You may have entered an incorrect reply URL in Azure.

  1. From the left-hand navigation pane in Azure, select Azure Active Directory | App Registration.

  2. Select your app, then select Settings | Reply URLs.

  3. Select the Context menu button next to your reply URL, then select Delete.

  4. Add your reply URL again, then select Save.


No available Cloud access licenses. To obtain additional licenses, contact your administrator.

The number of users in your Active Directory domain exceeds the number of available Cloud licenses. When the number of users in your Active Directory domain exceeds the number of available licenses, some staff will be unable to sign in. To permit all staff members to sign in, purchase a license from MyCaseWare for each staff member or contact your local distributor.


Account already exists. User with email ... already exists. How do you want to continue?

This error occurs after a user is removed from Azure and another user is added using the same email address.

To work around this issue, delete the Cloud account associated with the email address displayed in the error message and have the user sign in again using SSO.

This process will not be required in future releases.


The received token is missing the following claims: email required for system access.

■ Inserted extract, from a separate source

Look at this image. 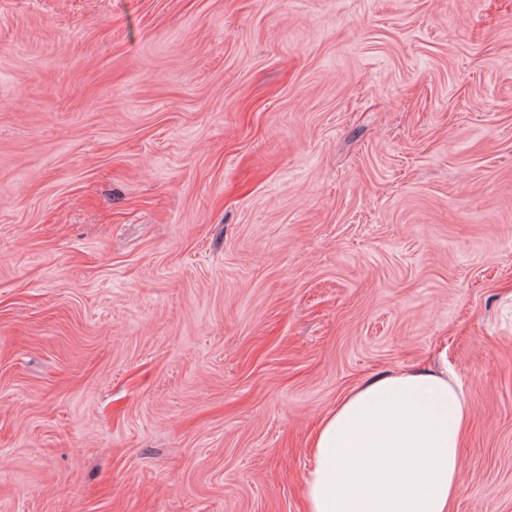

Please contact your administrator.

The CaseWare Cloud SSO integration is designed to recognize ‘username’ and ‘email’ claims as distinct claims. Our integration requires the ‘email’ claim to work properly. The ‘email’ claim is only provided by guest users and managed users integrated through Office365. If your firm’s users are set up through Office365, please ensure to follow Azure’s instructions to manage the ‘email’ claim through the Office admin portal.


How can I disable SSO for my firm?

If you want to disable SSO for your firm, contact your local distributor.

After SSO is disabled, users can log in using their previous Cloud credentials. Users whose passwords have expired or who have only used SSO to log in to Cloud can use the Forgot your password? link to create a password for their account. If necessary, your firm administrator can also reset passwords for users.